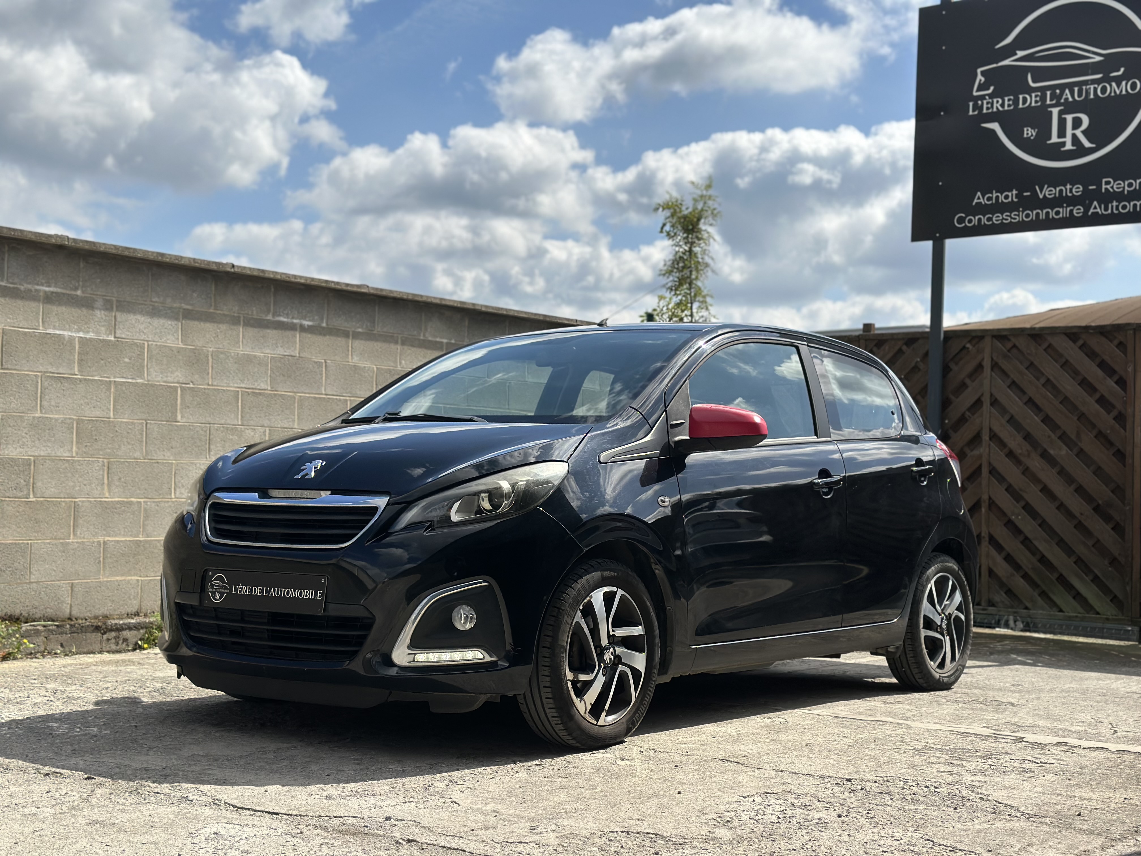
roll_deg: -1.3
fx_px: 1582
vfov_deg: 30.3
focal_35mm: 48
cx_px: 570
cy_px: 428
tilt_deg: +2.3
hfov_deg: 39.7
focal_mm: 6.86
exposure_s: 1/8197
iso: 100
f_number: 1.78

■ PROBLEM REQUIREMENTS ■
The response should repeat each record precisely and contain no pictures.

■ WRITTEN REPLY ■
roll_deg: -1.3
fx_px: 1582
vfov_deg: 30.3
focal_35mm: 48
cx_px: 570
cy_px: 428
tilt_deg: +2.3
hfov_deg: 39.7
focal_mm: 6.86
exposure_s: 1/8197
iso: 100
f_number: 1.78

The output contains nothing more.